Problem details:
Pick up the journal-style essay on loneliness and the search for love right after its last sentence, keeping the same voice.

Text provided:
==*==
Lonely but loud, invisible but whole—abstract art reflecting the Black gay experience of being seen yet unseen in the search for love.

At night, I journal. In the morning, I try to catch the thoughts before they harden. This series comes straight from that place—old-school diary entries pulled from my dating life. Messy. Tender. Honest. It's not as polished as my other work, but it's unapologetic, vulnerable, and true. And that felt important to let live on the page.


This is my Black, queer Sex and the City—Black don't crack, love still dangerous, desire loud, standards high, heart open, and me refusing to shrink for anybody's comfort.

The man sits in the dark, curtains closed, hand between his legs, wondering when pleasure became a painkiller that stopped working.


My loneliness turned into something I didn't recognize. The kind where you don't get out of bed. Where the sheets become a shroud and the world outside your window feels like a story someone else is living. The kind where you're pleasuring yourself just to feel something other than the ache of wanting to build this life with someone who isn't there.

And I'm not desperate. Let's be clear about that.
==*==
[Data records]
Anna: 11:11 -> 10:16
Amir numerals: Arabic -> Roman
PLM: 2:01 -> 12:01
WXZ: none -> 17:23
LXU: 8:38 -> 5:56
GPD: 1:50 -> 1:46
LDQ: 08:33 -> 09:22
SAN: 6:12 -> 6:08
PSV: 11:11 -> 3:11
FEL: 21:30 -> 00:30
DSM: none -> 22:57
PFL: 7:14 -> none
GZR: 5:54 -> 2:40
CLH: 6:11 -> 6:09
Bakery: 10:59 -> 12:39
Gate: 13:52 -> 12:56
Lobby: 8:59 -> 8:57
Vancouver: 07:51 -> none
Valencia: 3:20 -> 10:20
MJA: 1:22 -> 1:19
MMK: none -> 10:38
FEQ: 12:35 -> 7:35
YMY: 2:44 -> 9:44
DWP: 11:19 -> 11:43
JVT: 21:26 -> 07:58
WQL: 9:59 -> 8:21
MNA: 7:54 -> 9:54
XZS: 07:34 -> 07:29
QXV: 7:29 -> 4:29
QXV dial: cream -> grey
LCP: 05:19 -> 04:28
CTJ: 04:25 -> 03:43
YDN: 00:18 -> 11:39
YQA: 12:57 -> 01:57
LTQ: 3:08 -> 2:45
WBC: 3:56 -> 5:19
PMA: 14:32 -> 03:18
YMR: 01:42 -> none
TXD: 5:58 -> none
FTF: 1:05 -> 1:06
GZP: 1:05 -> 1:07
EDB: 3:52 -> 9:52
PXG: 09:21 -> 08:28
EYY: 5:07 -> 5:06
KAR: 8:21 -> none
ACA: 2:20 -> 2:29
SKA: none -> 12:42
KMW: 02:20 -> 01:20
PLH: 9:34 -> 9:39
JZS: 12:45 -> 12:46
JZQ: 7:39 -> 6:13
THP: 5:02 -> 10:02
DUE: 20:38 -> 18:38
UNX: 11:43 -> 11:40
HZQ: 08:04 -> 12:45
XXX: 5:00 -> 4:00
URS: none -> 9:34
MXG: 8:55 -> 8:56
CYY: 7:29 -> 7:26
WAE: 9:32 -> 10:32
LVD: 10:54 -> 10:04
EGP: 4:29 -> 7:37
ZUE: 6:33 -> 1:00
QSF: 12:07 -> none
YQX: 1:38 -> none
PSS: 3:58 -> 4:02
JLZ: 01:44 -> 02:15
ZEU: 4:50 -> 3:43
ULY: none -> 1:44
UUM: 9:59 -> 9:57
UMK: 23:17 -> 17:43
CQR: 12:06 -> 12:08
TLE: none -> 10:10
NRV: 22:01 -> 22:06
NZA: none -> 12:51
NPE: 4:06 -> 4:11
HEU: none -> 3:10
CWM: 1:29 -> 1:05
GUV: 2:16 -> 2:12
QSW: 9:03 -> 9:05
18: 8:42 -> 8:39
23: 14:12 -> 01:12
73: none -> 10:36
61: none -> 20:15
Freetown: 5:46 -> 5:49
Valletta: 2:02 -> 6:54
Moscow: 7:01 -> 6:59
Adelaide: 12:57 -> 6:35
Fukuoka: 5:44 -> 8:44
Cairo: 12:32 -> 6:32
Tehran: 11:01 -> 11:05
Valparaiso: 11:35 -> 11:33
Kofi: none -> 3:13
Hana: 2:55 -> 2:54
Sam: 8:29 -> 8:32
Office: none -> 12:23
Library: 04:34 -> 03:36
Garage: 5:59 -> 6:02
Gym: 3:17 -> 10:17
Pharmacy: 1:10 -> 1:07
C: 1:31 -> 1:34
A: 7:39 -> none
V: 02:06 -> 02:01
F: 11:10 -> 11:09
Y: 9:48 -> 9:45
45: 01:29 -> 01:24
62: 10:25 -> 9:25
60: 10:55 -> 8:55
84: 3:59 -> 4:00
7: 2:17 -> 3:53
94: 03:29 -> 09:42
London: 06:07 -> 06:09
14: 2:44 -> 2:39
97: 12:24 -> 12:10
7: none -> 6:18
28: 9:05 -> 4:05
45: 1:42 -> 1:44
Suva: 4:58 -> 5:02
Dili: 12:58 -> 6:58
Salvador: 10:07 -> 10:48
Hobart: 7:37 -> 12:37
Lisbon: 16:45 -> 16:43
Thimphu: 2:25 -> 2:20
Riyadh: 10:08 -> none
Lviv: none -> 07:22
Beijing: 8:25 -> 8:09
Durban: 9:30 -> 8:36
==*==
The result:
I'm working. Writing. Acting. Consuming my craft like it's the only religion I got left, the only altar where my prayers don't bounce back unanswered. I'm proud of what I'm building—this literary Black gay voice that speaks even when the room goes silent, that won't be muted just because it makes people uncomfortable.


But it feels like shouting into the void sometimes. Like I'm the protagonist in some film nobody bought tickets for. Loud, queer, unapologetic—and completely alone.

The hardest part isn't being alone. It's being loud enough to be heard and still feeling invisible.


So I put myself out there. Stepped outside my cave, blinking like Lazarus emerging from the tomb. Went to the bars, the parties, the places where gay men swipe right in real life, where desire moves through the crowd like electricity through water.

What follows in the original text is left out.